Records drawn from a dataset:
☆ ☆ ☆ ☆ ☆
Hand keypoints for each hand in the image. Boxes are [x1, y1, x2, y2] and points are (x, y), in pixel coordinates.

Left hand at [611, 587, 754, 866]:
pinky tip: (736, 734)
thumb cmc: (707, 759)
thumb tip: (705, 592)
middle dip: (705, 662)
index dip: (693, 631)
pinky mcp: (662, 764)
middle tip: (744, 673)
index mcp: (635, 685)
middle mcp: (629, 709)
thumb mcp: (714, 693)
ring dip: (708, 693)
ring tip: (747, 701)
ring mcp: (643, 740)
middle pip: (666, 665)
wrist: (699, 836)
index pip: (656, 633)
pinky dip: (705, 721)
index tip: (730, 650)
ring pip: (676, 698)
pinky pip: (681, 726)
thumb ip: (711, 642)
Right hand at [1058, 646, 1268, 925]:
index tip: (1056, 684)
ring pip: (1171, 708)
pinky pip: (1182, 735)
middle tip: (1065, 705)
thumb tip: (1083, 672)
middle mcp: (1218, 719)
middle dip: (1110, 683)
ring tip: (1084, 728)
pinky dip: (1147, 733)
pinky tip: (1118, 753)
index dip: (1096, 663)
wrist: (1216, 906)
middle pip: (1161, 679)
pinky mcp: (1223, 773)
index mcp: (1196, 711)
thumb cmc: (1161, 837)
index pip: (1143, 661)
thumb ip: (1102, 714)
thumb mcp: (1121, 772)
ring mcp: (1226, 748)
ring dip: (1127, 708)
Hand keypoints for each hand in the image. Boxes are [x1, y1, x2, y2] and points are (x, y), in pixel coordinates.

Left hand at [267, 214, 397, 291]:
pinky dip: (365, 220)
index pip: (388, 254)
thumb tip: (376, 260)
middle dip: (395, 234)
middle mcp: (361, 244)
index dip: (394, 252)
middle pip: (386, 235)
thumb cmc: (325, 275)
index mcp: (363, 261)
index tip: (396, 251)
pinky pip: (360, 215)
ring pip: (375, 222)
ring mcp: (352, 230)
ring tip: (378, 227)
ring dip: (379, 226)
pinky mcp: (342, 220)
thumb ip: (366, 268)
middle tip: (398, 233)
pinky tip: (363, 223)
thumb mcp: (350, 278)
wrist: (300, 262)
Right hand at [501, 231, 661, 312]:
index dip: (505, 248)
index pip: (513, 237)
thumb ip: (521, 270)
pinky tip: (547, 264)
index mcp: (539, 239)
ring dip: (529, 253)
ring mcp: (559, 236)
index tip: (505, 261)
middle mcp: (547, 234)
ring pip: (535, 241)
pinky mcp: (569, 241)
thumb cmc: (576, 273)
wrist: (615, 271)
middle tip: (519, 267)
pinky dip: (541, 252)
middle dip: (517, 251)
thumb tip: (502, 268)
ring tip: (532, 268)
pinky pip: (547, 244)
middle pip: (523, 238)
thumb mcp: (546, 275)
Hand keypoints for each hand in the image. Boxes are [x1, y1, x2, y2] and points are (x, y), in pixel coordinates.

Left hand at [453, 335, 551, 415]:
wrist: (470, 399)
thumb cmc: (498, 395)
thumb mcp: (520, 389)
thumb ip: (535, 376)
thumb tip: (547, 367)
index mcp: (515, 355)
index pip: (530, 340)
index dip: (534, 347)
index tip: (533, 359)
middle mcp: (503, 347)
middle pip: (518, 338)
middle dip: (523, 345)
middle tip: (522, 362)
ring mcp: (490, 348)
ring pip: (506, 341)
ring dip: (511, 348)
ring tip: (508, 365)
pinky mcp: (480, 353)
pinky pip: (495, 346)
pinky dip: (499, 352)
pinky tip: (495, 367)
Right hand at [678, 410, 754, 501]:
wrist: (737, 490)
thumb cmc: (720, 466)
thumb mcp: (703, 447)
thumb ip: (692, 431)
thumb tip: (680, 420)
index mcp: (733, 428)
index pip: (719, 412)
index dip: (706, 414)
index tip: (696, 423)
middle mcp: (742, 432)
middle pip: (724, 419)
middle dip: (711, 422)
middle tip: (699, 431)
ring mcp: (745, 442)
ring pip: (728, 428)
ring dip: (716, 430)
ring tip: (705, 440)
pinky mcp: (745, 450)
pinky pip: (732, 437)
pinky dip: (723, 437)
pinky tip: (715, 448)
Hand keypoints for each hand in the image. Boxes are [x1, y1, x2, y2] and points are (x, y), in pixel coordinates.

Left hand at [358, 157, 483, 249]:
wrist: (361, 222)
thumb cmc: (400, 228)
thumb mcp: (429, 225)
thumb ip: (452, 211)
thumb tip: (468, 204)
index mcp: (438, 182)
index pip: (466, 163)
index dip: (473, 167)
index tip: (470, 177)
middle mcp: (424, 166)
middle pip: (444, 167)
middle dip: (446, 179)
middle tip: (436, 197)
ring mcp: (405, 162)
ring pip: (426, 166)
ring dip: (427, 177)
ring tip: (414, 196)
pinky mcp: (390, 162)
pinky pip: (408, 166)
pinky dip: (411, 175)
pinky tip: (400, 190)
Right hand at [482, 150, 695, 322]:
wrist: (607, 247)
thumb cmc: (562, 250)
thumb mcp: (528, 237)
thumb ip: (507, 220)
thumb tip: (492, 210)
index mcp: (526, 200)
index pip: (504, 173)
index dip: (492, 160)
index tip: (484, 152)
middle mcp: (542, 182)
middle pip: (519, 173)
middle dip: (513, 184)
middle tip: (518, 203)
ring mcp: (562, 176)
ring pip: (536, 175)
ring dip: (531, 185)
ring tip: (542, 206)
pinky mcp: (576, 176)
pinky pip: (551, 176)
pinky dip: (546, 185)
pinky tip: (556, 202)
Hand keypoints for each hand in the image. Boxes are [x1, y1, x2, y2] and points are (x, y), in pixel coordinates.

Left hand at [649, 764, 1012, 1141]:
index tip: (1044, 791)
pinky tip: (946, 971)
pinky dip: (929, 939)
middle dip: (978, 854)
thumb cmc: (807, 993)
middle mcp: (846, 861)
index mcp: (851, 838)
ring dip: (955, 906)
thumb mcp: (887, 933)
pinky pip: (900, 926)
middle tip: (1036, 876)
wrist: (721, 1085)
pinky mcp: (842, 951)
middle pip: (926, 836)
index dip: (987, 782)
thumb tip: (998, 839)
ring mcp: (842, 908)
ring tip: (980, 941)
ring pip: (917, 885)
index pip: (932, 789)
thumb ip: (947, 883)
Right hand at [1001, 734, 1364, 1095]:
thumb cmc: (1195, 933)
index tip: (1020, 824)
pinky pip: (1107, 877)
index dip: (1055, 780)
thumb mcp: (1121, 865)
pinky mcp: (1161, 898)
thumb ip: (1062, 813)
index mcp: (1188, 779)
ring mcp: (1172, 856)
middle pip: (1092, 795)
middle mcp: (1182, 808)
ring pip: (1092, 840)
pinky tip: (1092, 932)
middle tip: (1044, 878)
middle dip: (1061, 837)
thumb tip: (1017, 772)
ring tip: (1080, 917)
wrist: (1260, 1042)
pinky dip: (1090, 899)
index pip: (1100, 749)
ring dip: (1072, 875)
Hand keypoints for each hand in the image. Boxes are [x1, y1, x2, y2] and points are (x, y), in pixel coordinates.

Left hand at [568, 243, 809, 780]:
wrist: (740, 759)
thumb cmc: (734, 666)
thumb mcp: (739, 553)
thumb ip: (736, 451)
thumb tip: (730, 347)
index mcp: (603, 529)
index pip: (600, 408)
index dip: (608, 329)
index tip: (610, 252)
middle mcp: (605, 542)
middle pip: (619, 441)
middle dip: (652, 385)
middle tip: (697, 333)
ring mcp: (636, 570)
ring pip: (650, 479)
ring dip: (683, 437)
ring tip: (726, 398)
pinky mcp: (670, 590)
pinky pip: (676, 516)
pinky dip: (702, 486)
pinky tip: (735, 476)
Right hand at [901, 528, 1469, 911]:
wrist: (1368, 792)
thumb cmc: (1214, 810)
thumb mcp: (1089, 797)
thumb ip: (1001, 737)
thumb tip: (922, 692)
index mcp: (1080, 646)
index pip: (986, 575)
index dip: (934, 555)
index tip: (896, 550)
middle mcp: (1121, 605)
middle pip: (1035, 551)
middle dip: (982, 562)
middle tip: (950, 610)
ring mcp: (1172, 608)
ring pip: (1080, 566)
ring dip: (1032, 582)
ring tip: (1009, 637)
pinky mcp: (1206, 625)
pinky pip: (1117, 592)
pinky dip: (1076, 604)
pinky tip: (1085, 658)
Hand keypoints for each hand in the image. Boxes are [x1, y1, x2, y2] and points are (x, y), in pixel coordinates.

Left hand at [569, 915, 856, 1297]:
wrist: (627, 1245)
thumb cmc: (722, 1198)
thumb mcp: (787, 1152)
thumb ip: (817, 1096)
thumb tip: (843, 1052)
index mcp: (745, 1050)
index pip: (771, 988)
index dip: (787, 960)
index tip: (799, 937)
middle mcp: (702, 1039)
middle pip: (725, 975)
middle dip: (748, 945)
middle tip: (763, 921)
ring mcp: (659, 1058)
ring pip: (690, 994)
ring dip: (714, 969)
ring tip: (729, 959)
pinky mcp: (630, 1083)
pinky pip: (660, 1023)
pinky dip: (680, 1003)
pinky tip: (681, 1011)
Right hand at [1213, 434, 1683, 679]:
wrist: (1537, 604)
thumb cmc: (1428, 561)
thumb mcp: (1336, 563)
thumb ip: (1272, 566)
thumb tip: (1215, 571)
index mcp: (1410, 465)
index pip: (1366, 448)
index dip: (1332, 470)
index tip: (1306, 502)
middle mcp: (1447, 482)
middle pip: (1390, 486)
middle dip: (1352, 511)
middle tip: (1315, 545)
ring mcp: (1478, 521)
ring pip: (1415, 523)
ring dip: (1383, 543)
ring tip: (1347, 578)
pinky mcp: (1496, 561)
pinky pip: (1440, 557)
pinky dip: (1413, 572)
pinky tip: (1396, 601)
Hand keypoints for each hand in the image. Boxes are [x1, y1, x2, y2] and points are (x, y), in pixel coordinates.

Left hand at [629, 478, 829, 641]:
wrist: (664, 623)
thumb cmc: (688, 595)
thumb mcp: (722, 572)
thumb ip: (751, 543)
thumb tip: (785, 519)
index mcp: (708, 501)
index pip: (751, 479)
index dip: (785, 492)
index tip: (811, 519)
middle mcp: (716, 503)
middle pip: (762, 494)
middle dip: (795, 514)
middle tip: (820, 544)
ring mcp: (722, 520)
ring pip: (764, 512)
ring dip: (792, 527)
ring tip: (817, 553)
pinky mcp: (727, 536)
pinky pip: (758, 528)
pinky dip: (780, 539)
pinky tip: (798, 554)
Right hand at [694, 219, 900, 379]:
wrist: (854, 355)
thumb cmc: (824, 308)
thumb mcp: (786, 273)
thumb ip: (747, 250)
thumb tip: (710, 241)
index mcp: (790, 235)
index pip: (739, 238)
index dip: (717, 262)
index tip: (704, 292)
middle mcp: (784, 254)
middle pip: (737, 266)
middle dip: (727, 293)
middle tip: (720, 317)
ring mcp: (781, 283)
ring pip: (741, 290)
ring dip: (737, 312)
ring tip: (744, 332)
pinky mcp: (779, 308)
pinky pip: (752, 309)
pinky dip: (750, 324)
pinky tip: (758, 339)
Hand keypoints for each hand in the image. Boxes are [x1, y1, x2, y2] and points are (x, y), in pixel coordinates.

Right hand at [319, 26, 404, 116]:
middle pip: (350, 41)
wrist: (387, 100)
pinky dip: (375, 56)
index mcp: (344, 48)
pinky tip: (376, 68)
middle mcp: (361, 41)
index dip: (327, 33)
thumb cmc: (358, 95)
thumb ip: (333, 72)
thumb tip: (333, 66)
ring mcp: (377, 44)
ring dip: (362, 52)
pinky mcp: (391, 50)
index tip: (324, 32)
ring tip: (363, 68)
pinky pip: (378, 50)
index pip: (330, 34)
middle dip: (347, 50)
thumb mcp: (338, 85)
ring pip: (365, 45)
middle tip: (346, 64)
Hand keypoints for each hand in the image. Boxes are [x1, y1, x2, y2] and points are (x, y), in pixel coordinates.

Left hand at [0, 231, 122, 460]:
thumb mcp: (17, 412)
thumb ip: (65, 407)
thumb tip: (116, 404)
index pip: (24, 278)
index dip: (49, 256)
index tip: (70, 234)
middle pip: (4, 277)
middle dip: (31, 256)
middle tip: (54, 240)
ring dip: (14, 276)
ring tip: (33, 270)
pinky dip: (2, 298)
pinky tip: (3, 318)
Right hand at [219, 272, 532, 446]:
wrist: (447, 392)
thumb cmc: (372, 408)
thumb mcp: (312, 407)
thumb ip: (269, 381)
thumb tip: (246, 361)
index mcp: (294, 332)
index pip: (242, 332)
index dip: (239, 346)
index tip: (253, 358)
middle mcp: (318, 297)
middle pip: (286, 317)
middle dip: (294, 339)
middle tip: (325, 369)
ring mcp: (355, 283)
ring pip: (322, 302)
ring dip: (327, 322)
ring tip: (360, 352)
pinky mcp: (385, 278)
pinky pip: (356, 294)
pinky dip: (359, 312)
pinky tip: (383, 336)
☆ ☆ ☆ ☆ ☆
Instructions for the task: Write down exactly the line with "ring tip: (33, 270)", then each line after it through the end of the data.

Solution to this problem:
ring tip: (33, 270)
pinky dip: (2, 298)
pinky tip: (3, 318)
Right hand at [219, 272, 532, 446]:
wrist: (447, 392)
thumb cmc: (372, 408)
thumb mcp: (312, 407)
thumb ip: (269, 381)
thumb tip: (246, 361)
index mcp: (294, 332)
index pip: (242, 332)
index dip: (239, 346)
index tip: (253, 358)
middle mcp: (318, 297)
middle pip: (286, 317)
middle dip: (294, 339)
middle tip: (325, 369)
ring mcp: (355, 283)
ring pip: (322, 302)
ring dip: (327, 322)
ring tip: (360, 352)
pinky mcp: (385, 278)
pinky pip: (356, 294)
pinky dip: (359, 312)
pinky tip: (383, 336)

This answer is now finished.